Words Collide talks to Josie Silver about the inspiration behind her charming and emotional book One Day in December, love at first sight and her favourite books.
What inspired One Day in December?
I love classic Christmas movies like Love Actually, Bridget Jones and The Holiday. My aim with One Day in December was to try to write a book with a similar vibe, something that made readers feel the way I do when I sit down and watch those beloved films; swept away into another world for a while.
Laurie and Jack are believable characters. How did you write such a real love story?
It was very much my aim to make all of the characters in the book completely relatable and true to life. There are no heroes or villains, just a bunch of people trying to do their best and sometimes getting it disastrously wrong. They are essentially decent people, but like everyone in life sometimes they say the wrong thing or act in a less than admirable way.
If Laurie could go back to any moment in time where would she go?
At the very beginning of the book, we meet Laurie on a packed bus on the way home from work, and her eyes meet with a guy at the bus stop and she falls instantly in love. That moment is pivotal in her life because the next time she meets him is when he’s presented as the new love of her best friend’s life. It gives her all kinds of problems, and I honestly think that if she could, she’d go back to that day and miss that bus altogether.
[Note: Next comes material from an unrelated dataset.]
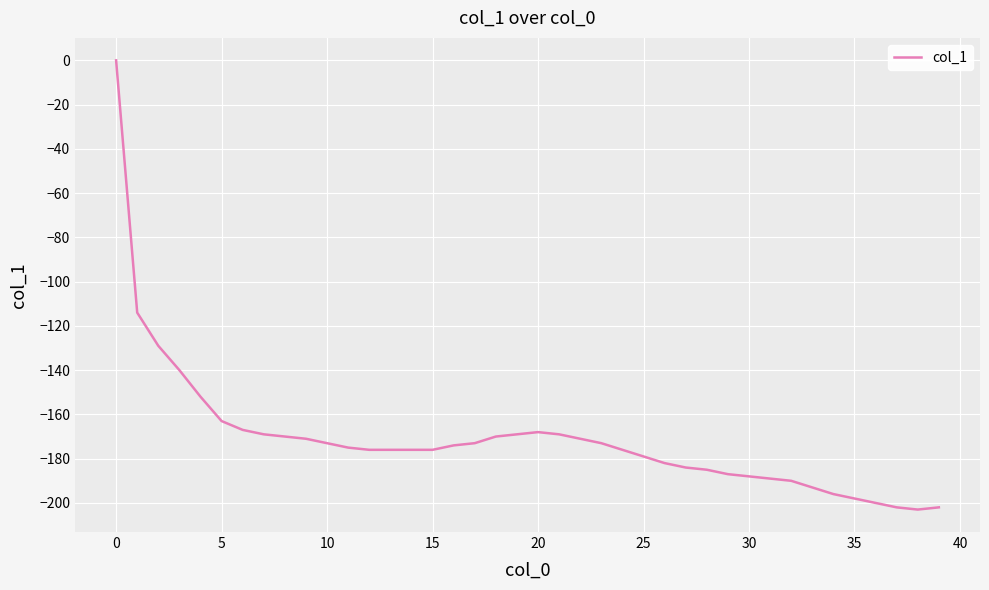

What is the smallest value displayed?

-203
I’m absolutely sure that under any other circumstances she wouldn’t have allowed herself to fall in love with Sarah’s boyfriend- she’s far too loyal to her best friend for that. So, missing the bus would save them all a whole load of heartache.
Laurie’s not a love at first sight kind of girl. How did Laurie know that seeing Jack was love at first sight?
I think everyone is a love at first sight kind of person in the right circumstances! I know what you mean though – Laurie is generally quite a cautious, careful kind of character so it’s a huge thing for her and it takes her completely by surprise. It’s not something she’s ever imagined or looked for. It’s a bolt out of the blue.
How would you define love at first sight?
Love at first sight has always fascinated me; it’s such a romantic idea. I’ve read enough accounts of it happening to people in real life to know it exists, but as to what exactly it is… well, that’s debatable. In the book, Laurie describes it as a thunderbolt, a sudden shock of emotion and feeling for this man who at the time was a complete stranger. I certainly think that it’s possible to at least feel an instant connection to someone, and if you’re lucky enough to experience it then it’s worth further investigation. Better to know than to always wonder what might have happened!
Sarah and Laurie have a strong bond and they are forgiving. How would Sarah describe Laurie and why?
I think she’d describe Laurie as the person she’d like to be when she grows up! Sarah and Laurie are different in lots of ways; Sarah’s gregarious and ambitious, where Laurie tends to keep her own counsel and is naturally more reserved around people she doesn’t know so well. They share many traits too though; they make each other laugh and have a deep, unshakable loyalty to each other. If Sarah was asked to describe Laurie, she’d say she’s too soft for her own good, as kind as they come, and a terrific friend.
If Jack could say one thing to his younger self what would it be?
Get on the damn bus! Aside from the obvious, I think he’d tell himself to be more honest with himself about what he wants. He tries hard to please others to the detriment of his own happiness, and it doesn’t work out well for any of them. He’s a people pleaser by nature though, it’s just his way.
Jack has a tough time in novel and experiences low moments. What encouraged you to write about Jack’s mental health and what steps did you take to write it in an authentic way?
Of all the characters in the book, it’s fair to say that Jack really does have the toughest ride. It felt really important not to sugarcoat his behaviour during his darkest moments; it comes back to wanting to make the characters absolutely relatable. I’m pretty careful when I include issues like Jack’s in a story; it’s important that people who’ve been through something similar find it true to life. I researched quite deeply for Jack’s storyline, and I have someone in my own life who has been through similarly difficult times whose experience I was able to draw on.
This novel is great at showing that life is a journey full of transitions. Laurie and Sarah go from being students to working adults. Why do you think going through transitions, enduring even in hard times and celebrating the good moments is important?
Because that’s what real life is – learning to take the good with the bad, and hopefully maturing into a stronger person because of the lessons life throws our way. In the book, we see the characters literally grow up on the page across their twenties and thirties; defining years for most people in terms of love and family and these guys are no exception. Writing a ten-year time span gave me the chance to carefully pick and choose celebratory and dark moments for all of them, to see the things that have moulded them into the people they become by the end of the story.
What are your top 5 favourite novels?
- About a Girl – Caitlin Moran
- My Family and Other Animals – Gerald Durrell
- Riders – Jilly Cooper
- The Power – Naomi Alderman
- Caraval – Stephanie Garber
Lastly, can we look forward to more romantic novels in the future or will you try another genre, or do both!?
Definitely! If you cut me through the middle you’d see romance stamped right through my centre. I love to read dark, twisty novels but I wouldn’t know where to start writing those kinds of stories. I love romance and relationships too much to kill my characters off!